A criterion for smooth weighted blow-downs (with an appendix by Stephen Obinna)

Abstract

We establish a criterion for determining when a smooth Deligne–Mumford stack is a weighted blow-up. More precisely, given a smooth Deligne–Mumford stack $\mathcal{X}$ and a Cartier divisor $\mathcal{E}\subset \mathcal{X}$ such that (1) $\mathcal{E}$ is a weighted projective bundle over a smooth Deligne–Mumford stack $\mathcal{Y}$ and (2) for every $y\in \mathcal{Y}$ we have ${\mathcal{O}}_{\mathcal{X}}(\mathcal{E}){|}_{{\mathcal{E}}_y}\simeq {\mathcal{O}}_{{\mathcal{E}}_y}(-1)$, there exists a contraction $\mathcal{X}\to \mathcal{Z}$ to a smooth Deligne–Mumford stack $\mathcal{Z}$. Moreover, the stack $\mathcal{X}$ can be recovered as a weighted blow-up along $\mathcal{Y}\subset \mathcal{Z}$ with exceptional divisor $\mathcal{E}$, and $\mathcal{Z}$ is a push-out in the category of algebraic stacks.
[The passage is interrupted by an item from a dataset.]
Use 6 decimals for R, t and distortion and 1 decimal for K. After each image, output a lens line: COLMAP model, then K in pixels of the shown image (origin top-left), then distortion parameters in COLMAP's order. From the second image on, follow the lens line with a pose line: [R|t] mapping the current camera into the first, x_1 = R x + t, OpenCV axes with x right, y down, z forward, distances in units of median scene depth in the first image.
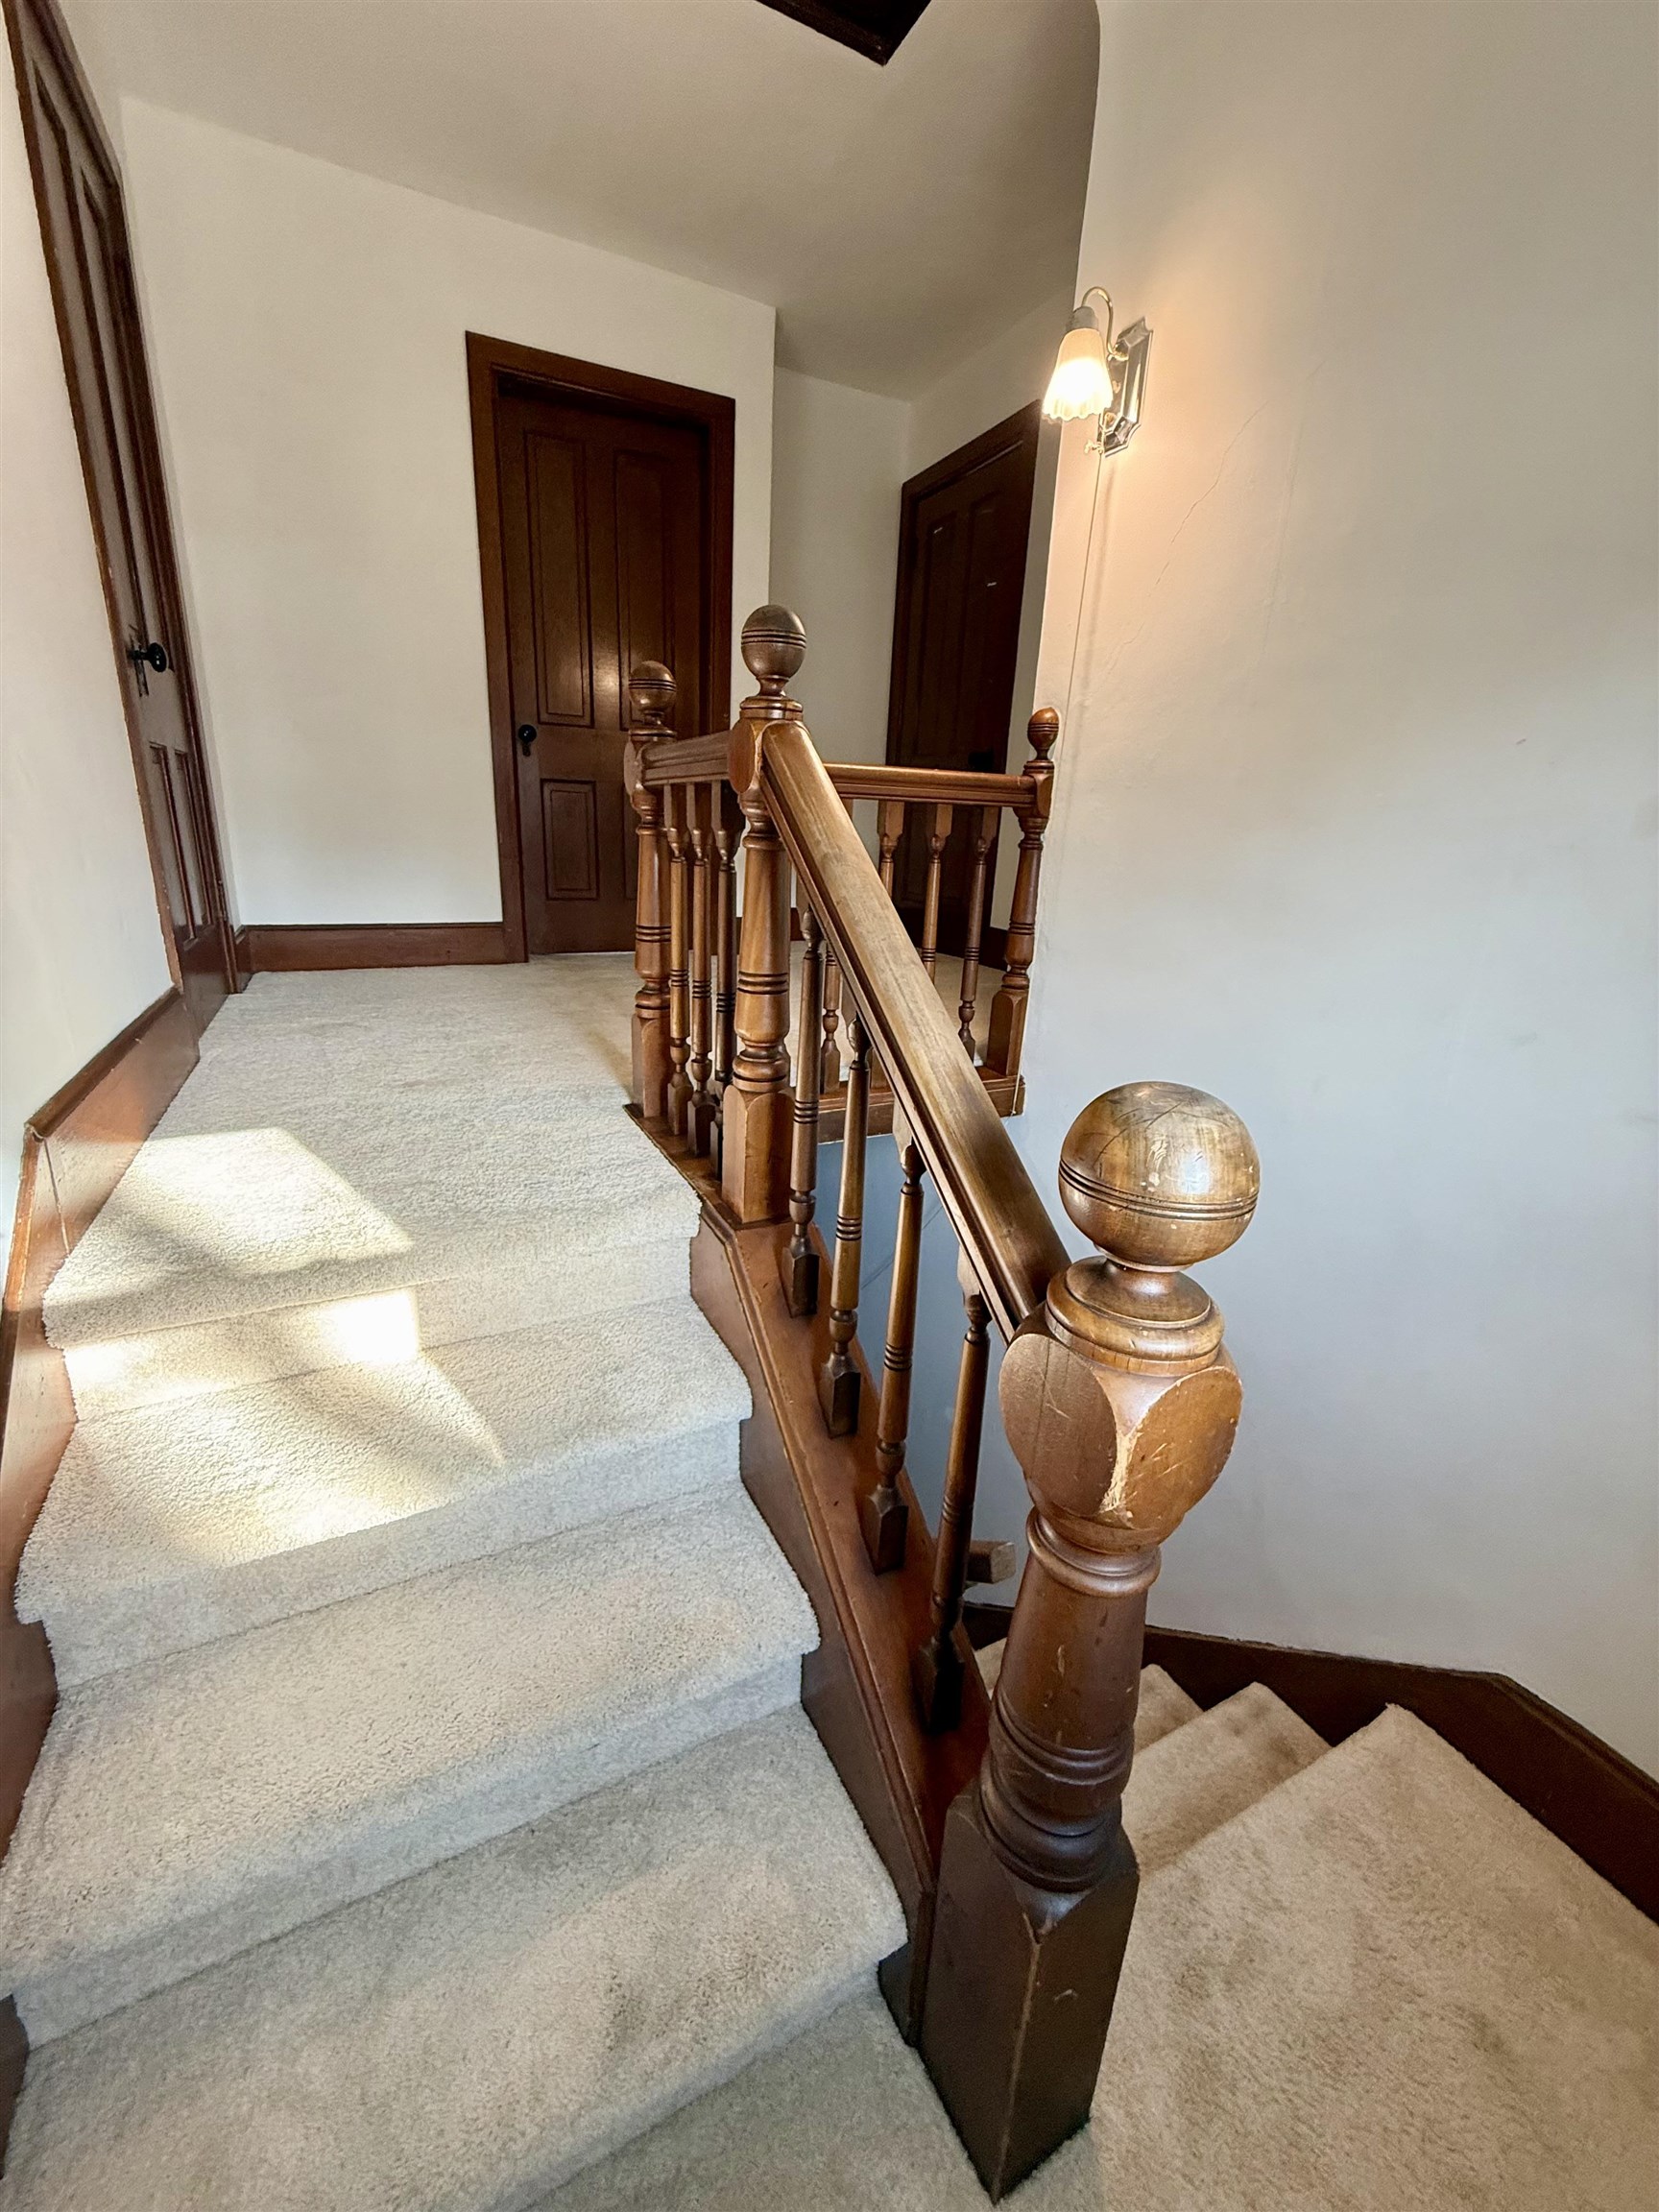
lens RADIAL K [[884.6, 0, 837.3], [0, 884.6, 1109.1], [0, 0, 1]] dist [-0.001845, 0.000517]
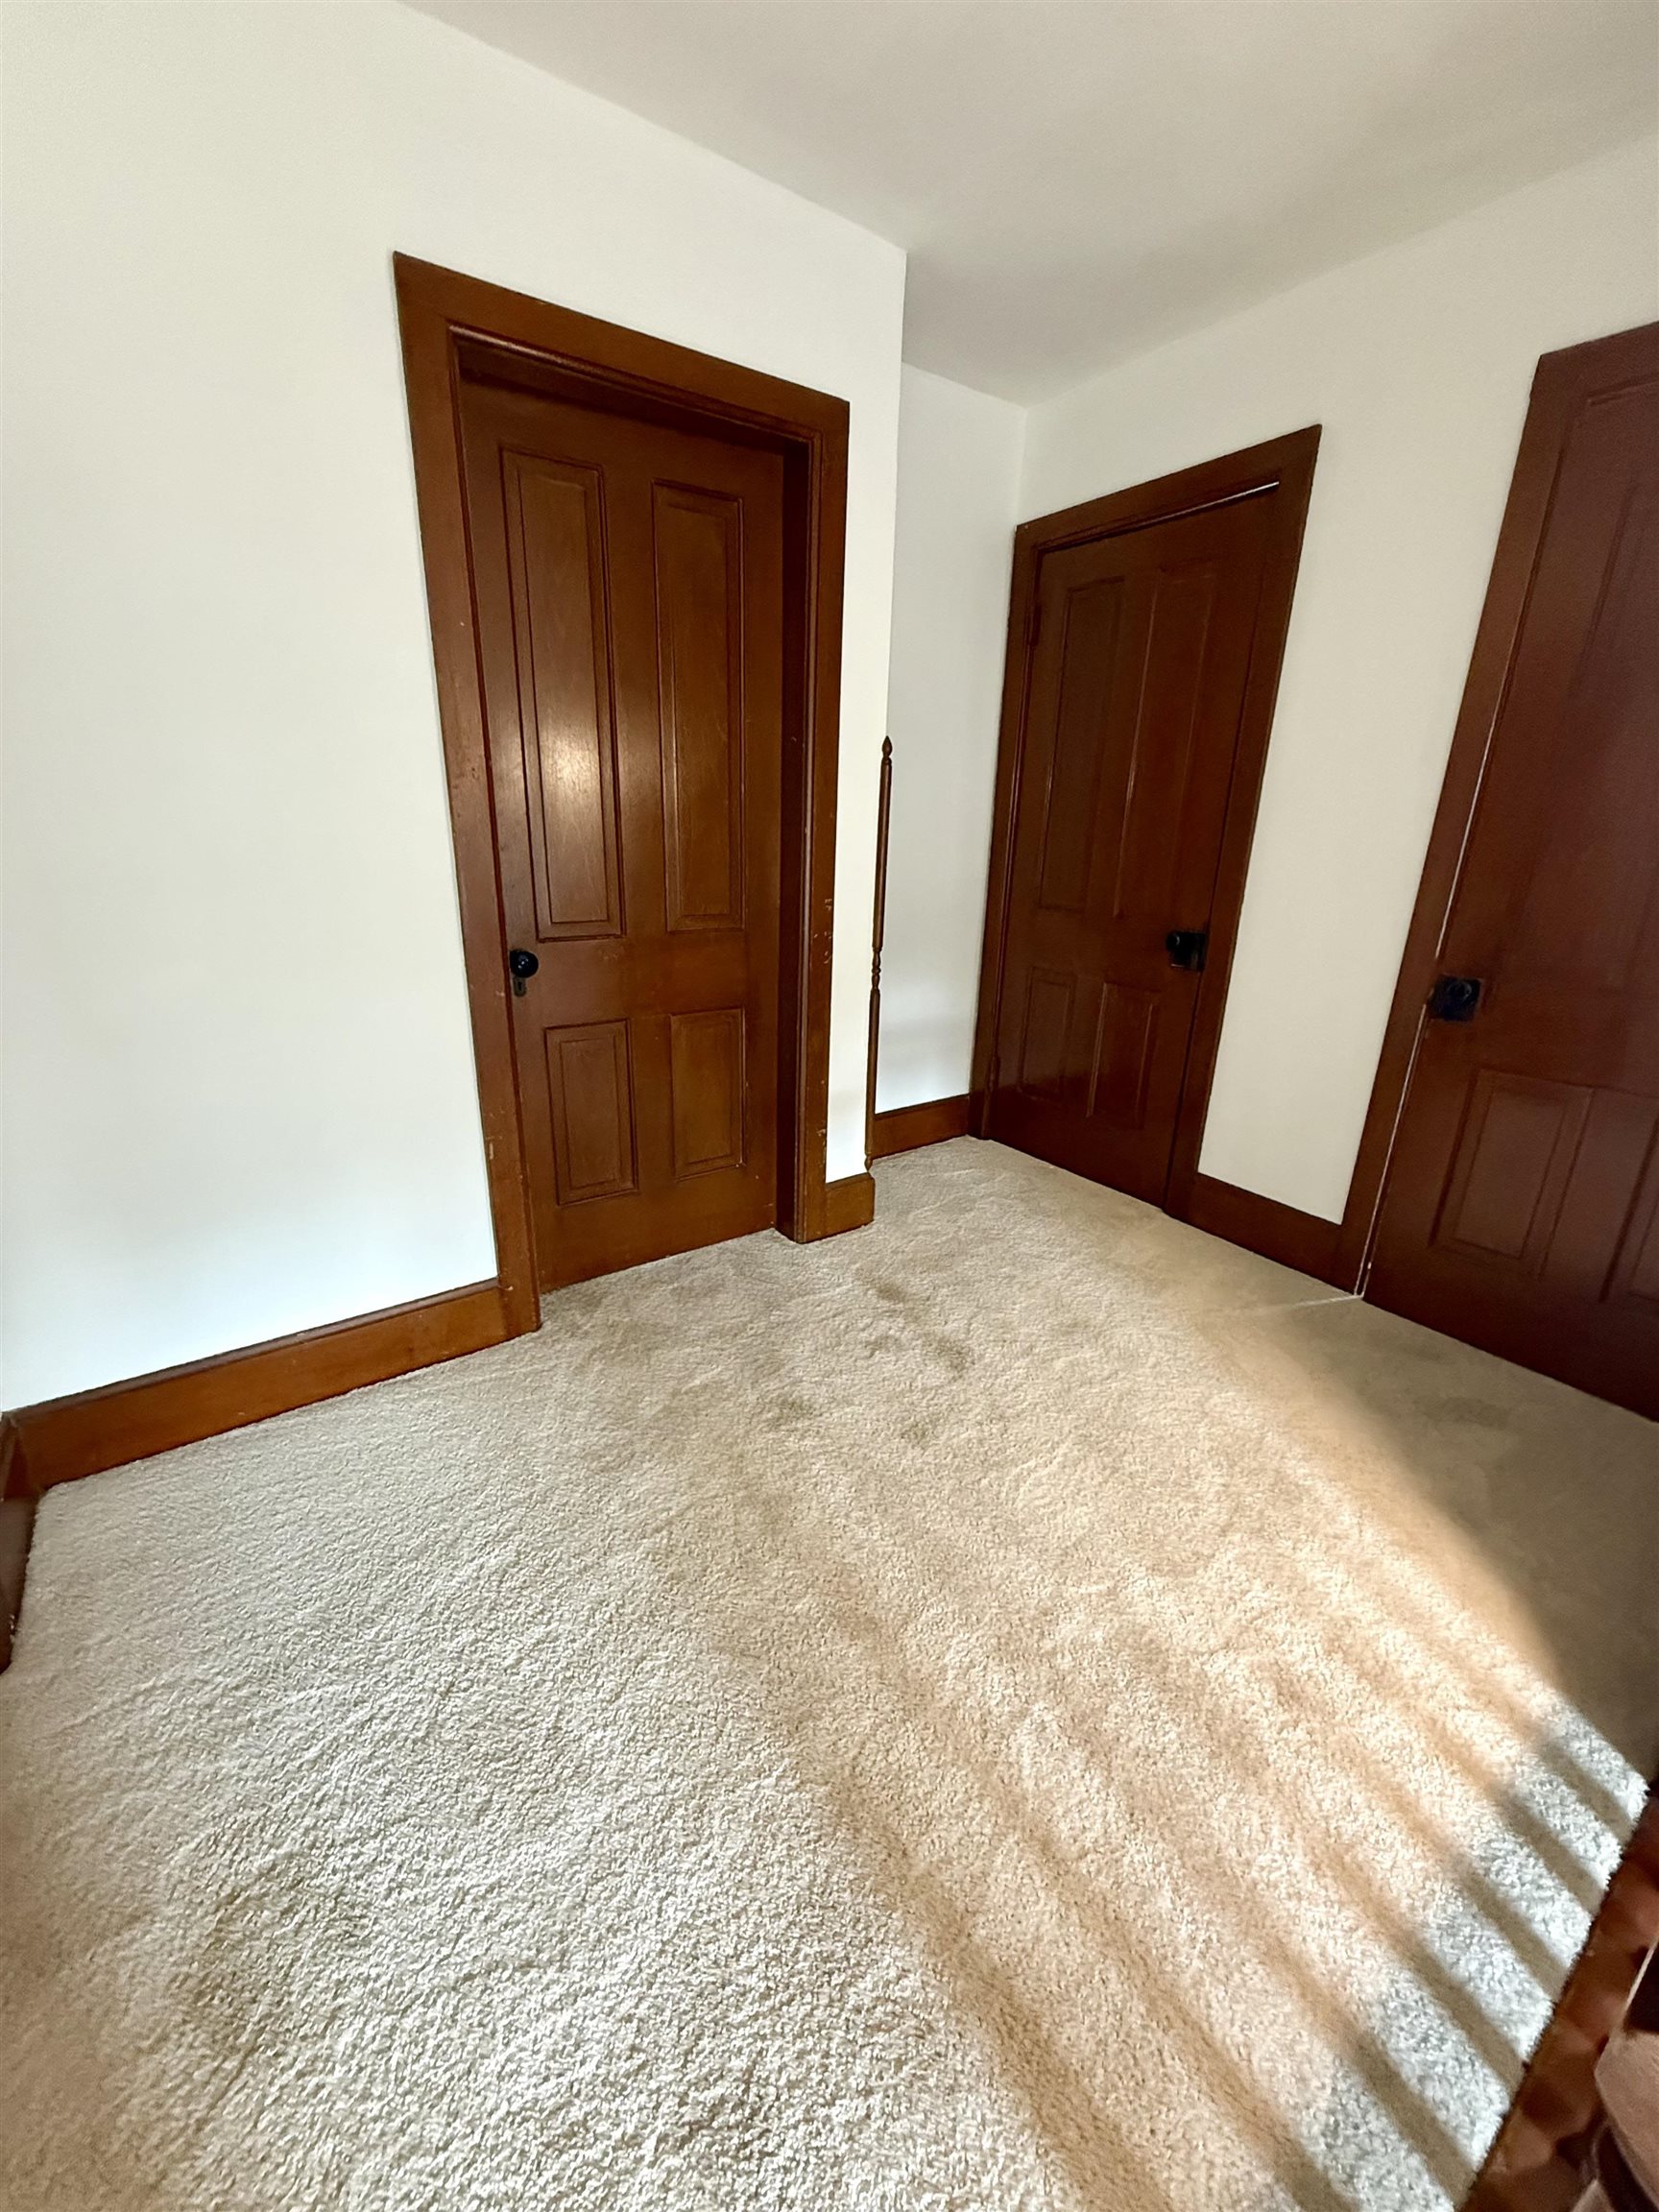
lens RADIAL K [[884.6, 0, 835.3], [0, 884.6, 1097.9], [0, 0, 1]] dist [-0.001845, 0.000517]
pose [[0.988396, -0.062184, 0.138589, -0.238373], [0.058943, 0.997886, 0.027375, -0.347740], [-0.139999, -0.018888, 0.989972, 0.397459]]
As an application, we show that the moduli stack ${\overline{\mathcal{M}}}_{1,n}$ of stable $n$-pointed genus 1 curves is a weighted blow-up of the stack of pseudo-stable curves. A key step is a reconstruction result for smooth Deligne–Mumford stacks that may be of independent interest.